A word-for-word copy of the listing is what's needed; leave out every image.

[SUPPLIED INFORMATION — start]

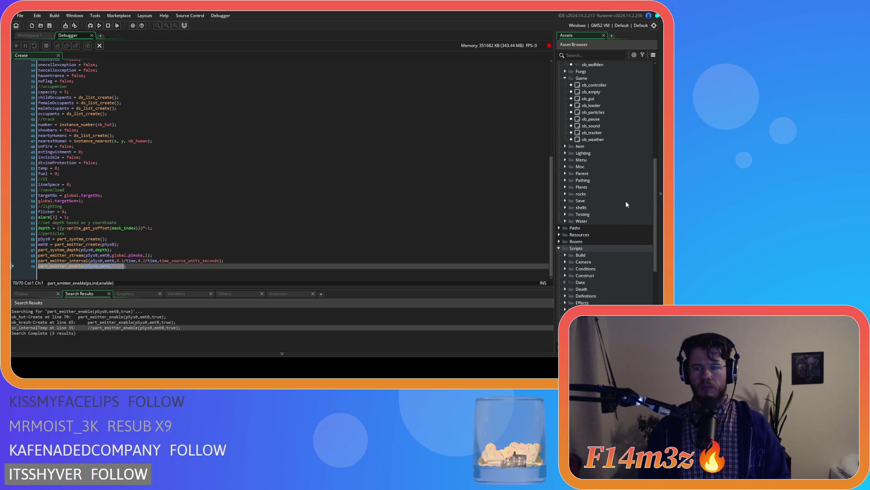
scroll(625, 204, up, 1)
double_click(597, 113)
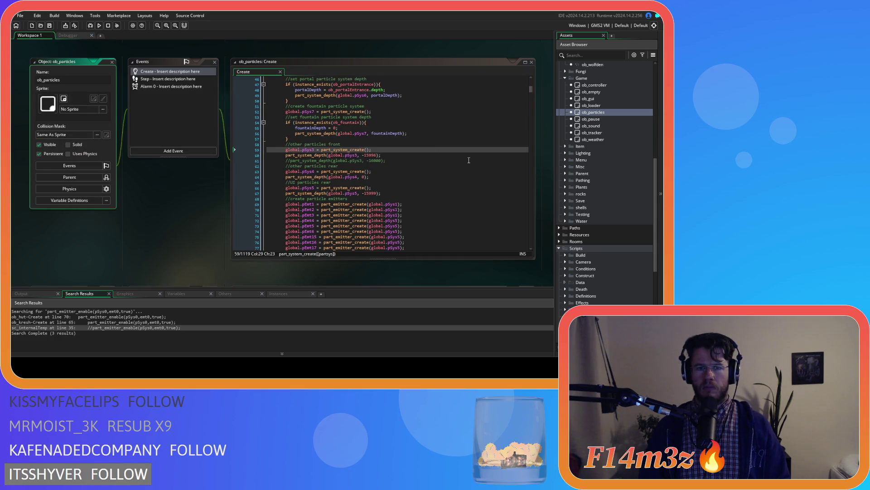
scroll(468, 160, up, 4)
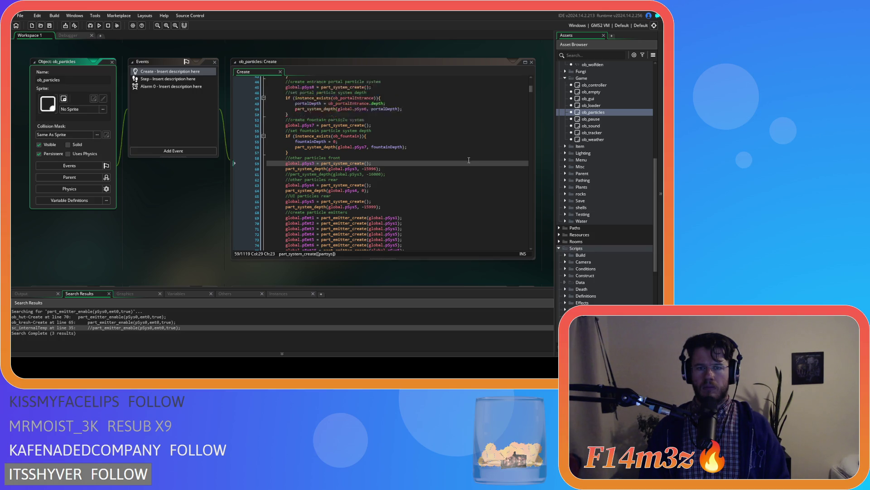
scroll(468, 160, up, 5)
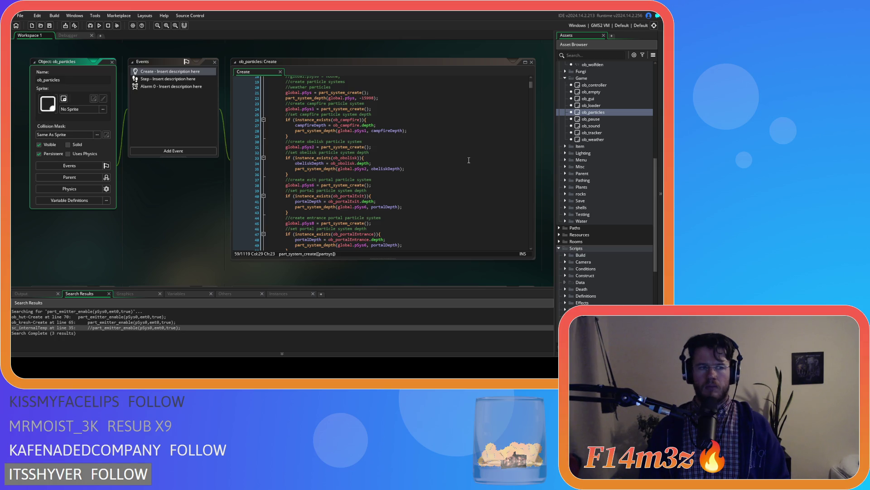
scroll(468, 160, down, 10)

[SUPPLIED INFORMATION — finish]

◆ ANSWER AREA
scroll(625, 204, up, 1)
double_click(597, 113)
scroll(468, 160, up, 4)
scroll(468, 160, up, 5)
scroll(468, 160, down, 10)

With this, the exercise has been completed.